Take from the material every line that contains the word "work".

DATA LISTING =
****
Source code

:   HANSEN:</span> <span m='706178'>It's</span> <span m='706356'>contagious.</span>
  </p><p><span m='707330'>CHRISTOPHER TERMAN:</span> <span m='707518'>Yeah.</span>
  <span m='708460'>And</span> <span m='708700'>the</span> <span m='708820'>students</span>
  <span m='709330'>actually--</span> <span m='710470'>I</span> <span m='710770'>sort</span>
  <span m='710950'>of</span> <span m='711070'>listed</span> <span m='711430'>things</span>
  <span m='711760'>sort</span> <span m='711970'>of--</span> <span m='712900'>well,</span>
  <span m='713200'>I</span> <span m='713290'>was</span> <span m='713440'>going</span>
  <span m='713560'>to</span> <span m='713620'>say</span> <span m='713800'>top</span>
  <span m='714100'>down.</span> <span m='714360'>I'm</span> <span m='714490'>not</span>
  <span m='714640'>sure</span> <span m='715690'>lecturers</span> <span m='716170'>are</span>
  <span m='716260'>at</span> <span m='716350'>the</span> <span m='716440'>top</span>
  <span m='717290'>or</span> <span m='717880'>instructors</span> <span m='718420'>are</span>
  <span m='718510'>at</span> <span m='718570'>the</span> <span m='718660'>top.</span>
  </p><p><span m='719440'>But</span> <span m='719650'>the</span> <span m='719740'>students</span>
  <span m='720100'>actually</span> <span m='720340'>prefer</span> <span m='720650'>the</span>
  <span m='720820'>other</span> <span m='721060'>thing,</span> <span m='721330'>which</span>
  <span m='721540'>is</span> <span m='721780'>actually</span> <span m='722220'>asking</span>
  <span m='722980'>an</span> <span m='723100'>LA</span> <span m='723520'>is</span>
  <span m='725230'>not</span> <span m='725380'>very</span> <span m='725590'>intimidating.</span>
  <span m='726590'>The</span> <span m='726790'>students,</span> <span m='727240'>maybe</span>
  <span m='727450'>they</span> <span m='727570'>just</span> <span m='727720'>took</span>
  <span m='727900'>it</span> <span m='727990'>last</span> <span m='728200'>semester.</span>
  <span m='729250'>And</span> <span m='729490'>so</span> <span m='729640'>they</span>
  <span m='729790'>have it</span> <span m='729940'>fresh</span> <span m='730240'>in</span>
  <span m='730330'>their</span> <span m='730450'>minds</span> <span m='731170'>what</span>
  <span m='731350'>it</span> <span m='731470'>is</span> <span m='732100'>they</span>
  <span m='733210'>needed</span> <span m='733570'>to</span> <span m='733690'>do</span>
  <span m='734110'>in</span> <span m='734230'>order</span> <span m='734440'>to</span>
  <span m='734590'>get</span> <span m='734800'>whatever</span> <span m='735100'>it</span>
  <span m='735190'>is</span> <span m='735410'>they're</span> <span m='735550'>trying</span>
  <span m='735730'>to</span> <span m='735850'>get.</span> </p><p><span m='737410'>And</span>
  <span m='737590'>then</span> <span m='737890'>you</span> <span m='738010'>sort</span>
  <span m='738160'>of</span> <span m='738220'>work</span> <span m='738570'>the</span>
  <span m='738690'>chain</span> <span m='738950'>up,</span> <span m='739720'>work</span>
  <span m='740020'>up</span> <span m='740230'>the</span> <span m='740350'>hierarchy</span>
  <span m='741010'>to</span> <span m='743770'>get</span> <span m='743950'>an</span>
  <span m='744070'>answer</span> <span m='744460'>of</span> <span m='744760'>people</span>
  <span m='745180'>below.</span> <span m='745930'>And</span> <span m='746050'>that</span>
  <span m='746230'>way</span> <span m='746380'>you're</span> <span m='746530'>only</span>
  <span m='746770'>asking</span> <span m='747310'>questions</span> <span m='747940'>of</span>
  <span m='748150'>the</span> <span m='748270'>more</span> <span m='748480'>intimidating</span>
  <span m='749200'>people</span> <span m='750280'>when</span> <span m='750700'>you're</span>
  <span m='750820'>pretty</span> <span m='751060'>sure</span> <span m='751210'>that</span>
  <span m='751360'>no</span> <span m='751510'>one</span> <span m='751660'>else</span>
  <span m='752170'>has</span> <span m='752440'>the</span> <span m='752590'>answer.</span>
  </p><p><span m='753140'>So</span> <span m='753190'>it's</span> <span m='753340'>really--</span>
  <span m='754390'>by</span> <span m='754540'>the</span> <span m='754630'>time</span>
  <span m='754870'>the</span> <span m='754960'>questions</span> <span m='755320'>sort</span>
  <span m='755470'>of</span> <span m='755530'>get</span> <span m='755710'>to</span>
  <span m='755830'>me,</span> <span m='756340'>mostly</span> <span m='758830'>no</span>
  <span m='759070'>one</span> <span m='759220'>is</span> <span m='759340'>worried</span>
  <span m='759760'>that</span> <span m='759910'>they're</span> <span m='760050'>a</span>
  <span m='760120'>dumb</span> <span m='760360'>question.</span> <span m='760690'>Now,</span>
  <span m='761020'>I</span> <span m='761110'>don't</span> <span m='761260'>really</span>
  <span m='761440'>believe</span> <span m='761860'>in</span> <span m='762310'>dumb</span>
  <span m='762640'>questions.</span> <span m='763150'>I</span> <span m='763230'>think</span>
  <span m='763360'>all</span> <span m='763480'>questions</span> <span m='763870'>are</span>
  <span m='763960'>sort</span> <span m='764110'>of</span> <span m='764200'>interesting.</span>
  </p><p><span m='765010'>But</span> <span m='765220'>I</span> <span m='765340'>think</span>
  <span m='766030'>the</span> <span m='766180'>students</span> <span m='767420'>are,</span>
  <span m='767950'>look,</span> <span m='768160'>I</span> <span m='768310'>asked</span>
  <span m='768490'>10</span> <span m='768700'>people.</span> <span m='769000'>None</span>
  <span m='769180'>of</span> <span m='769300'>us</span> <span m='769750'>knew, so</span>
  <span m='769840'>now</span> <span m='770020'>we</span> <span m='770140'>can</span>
****
SOLUTION FOR THIS PROBLEM =
  <span m='738160'>of</span> <span m='738220'>work</span> <span m='738570'>the</span>
  <span m='738690'>chain</span> <span m='738950'>up,</span> <span m='739720'>work</span>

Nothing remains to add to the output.